Potensi Artificial Intelligence dalam Pembuatan Peraturan
Utama

Potensi Artificial Intelligence dalam Pembuatan Peraturan

​​​​​​​Pengaturan platform penyedia kecerdasan buatan sehingga pada tahap implementasi tidak mengacaukan legal logic dari suatu perkara.

Oleh:
Moch. Dani Pratama Huzaini
Bacaan 4 Menit
Wicipto Setiadi dalam sebuah diskusi daring, Sabtu (17/4).
Wicipto Setiadi dalam sebuah diskusi daring, Sabtu (17/4).

Maksimalisasi penggunaan teknologi terus diupayakan semua pihak. Kali ini upaya tersebut datang dari kalangan hukum. Dari sisi penegakkan misalnya, saat ini di Indonesia telah berlaku penegakan hukum berbasis teknologi bagi pengguna lalu lintas yang melakukan pelanggaran dengan penerapan Electronic Traffic Law Enforcement.

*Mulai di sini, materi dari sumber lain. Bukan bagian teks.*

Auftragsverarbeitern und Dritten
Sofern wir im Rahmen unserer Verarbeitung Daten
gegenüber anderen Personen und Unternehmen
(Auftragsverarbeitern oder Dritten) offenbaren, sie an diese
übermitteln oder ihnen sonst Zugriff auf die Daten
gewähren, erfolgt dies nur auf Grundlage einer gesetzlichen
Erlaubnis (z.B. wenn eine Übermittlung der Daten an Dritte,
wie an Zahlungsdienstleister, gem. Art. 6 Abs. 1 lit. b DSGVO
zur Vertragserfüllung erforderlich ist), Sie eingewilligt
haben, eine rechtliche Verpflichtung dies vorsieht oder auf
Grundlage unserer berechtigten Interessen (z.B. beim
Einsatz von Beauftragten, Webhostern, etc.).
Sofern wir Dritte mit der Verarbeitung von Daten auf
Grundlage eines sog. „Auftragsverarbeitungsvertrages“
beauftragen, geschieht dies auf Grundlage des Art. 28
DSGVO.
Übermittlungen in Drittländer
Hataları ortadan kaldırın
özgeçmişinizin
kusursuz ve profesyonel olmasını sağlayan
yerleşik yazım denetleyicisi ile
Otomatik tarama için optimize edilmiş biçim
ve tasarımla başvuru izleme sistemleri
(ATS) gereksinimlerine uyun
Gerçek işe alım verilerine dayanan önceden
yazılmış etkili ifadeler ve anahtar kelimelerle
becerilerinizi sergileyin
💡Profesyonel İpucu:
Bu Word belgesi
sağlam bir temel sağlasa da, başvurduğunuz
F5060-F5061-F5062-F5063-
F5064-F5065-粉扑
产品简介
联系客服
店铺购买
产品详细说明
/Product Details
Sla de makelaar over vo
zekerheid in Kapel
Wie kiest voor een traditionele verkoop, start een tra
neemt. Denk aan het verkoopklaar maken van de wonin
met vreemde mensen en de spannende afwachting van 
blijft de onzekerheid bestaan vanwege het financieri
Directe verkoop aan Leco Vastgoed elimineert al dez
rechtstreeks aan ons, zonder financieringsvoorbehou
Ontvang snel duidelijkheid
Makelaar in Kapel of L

Di beberapa negara pun, proses penegakkan hukum dengan menggunakan teknologi telah berlangsung. Di Hangzhou China, bahkan telah hadir hakim dengan menggunakan teknologi kecerdasan buatan (artificial intelligence). Meskipun penerapannya baru sebatas menangani perkara terkait e-commerce, pelanggaran hak cipta, dan sengketa hukum yang memiliki aspek digital, setidaknya hal ini telah dimulai.

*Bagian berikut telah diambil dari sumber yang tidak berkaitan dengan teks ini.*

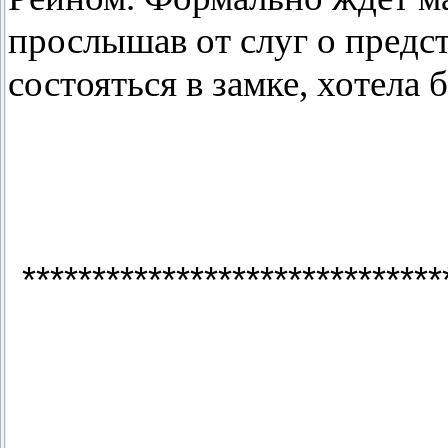
прослышав от слуг о предс
состояться в замке, хотела 
******************************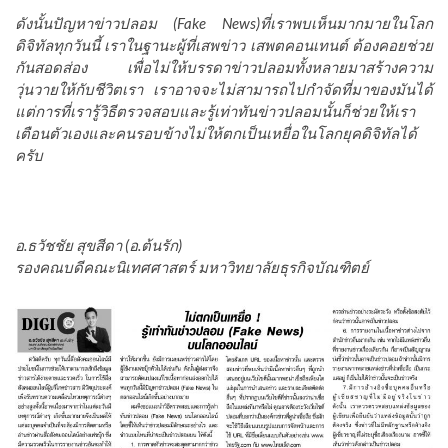
ดังนั้นปัญหาข่าวปลอม (Fake News)ที่เราพบเห็นมากมายในโลก
ดิจิทัลทุกวันนี้ เราในฐานะผู้ที่เสพข่าว เสพตคอนเทนต์ ต้องคอยช่วย
กันสอดส่อง เพื่อไม่ให้บรรดาข่าวปลอมทั้งหลายมาสร้างความ
วุ่นวายให้กับชีวิตเรา เราอาจจะไม่สามารถไปกำจัดที่มาของมันได้
แต่การที่เรารู้วิธีตรวจสอบและรู้เท่าทันข่าวปลอมนั้นก็ช่วยให้เรา
เตือนตัวเองและคนรอบข้างไม่ให้ตกเป็นเหยื่อในโลกยุคดิจิทัลได้
ครับ
อ.ธวัชชัย สุขสีดา (อ.ต้นรัก)
รองคณบดีคณะนิเทศศาสตร์ มหาวิทยาลัยธุรกิจบัณฑิตย์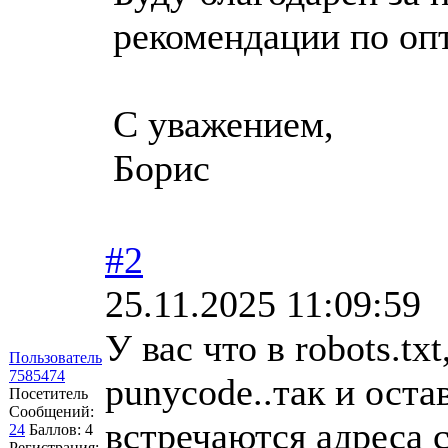
рекомендации по оп
С уважением,
Борис
#2
25.11.2025 11:09:59
У вас что в robots.tx
Пользователь
7585474
punycode..так и оста
Посетитель
Сообщений:
встречаются адреса с
24
Баллов:
4
Регистрация:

Terkait penggunaan teknologi ini, sembari melihat proses penyusunan peraturan perundang-undangan di tanah yang menyisahkan sejumlah problem, mulai dari produktifitas produk legislasi di DPR hingga harmonisasi peraturan perundang-undangan, sebagian kalangan mulai melirik peran kecerdasan buatan dalam upaya penyusunan peraturan perundang-undangan. Di DPR misalnya, saat ini tengah menyelenggarakan sebuah sistem untuk mengawasi pelaksanaan Undang-Undang dengan menggunakan perangkat teknologi.

Akademisi Fakultas Hukum Universitas Pembangunan Nasional Veteran Jakarta (UPN VJ), Wicipto Setiadi mengakui penggunaan teknologi kecerdasan buatan dalam dunia hukum bukan merupakan hal baru. Meski begitu, dirinya mengingatkan tentang tidak semua hal terkait hukum bisa menerapkan kecerdasan buatan. Terutama jika teknologi ini hendak digunakan untuk membantu proses pembuatan peraturan perundang-undangan.

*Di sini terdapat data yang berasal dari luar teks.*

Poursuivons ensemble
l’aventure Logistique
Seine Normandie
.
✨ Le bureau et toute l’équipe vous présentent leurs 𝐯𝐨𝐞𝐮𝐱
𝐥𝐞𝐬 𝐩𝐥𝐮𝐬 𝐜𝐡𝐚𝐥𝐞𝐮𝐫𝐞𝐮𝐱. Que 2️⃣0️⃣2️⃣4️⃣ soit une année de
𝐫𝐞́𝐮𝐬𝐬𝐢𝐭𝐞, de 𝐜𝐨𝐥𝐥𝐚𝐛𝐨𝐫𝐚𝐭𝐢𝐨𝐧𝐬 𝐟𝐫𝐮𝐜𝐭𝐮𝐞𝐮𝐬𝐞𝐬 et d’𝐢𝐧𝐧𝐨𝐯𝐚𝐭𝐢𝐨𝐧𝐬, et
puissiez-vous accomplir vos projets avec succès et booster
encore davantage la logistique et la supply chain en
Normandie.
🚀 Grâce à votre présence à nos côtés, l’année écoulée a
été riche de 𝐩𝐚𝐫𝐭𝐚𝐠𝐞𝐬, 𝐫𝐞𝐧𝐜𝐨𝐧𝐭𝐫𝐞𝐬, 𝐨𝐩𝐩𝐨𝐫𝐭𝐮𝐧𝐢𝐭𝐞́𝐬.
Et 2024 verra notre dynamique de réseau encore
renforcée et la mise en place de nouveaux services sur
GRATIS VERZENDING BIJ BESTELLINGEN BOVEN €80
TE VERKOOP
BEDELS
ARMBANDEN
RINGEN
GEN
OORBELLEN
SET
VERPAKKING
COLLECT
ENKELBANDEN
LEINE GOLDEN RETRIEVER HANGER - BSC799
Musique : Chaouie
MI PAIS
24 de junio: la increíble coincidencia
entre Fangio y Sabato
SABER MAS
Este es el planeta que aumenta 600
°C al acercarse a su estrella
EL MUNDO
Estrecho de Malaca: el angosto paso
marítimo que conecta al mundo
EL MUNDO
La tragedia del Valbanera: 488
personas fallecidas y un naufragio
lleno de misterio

“Menurut pengalaman saya tidak mudah. Tidak semua masalah perancangan Undang-Undang bisa diselesaikan lewat teknologi. Tapi sangat mungkin ada beberapa bagian yang bisa,” ujar Wicipto dalam sebuah diskusi daring, Sabtu (17/4).

Menurut pria yang pernah menjabat sebagai Direktur Jenderal Peraturan Perundang-Undangan Kementerian Hukum dan HAM (Dirjen PP Kemenkumham) ini, dalam rangka menciptakan suatu peraturan perundang-undangan yang bersifat akomodatif terhadap semua pihak, instrumen kecerdasan buatan bisa menjadi salah satu solusi.

Wicipto mengungkapkan bahwa penggunaan kecerdasan buatan dalam rangka membantu kerja-kerja praktisi dibidang hukum saat ini sangat berperan. Dirinya mencontohkan aktivitas penelitian hukum yang mulai bergeser dari cara-cara konvensional dengan mengandalkan bantuan teknologi. Bahkan dengan bantuan kecerdasan buatan, proses analisis dokumen hukum seperti kontrak menjadi jauh lebih efektif.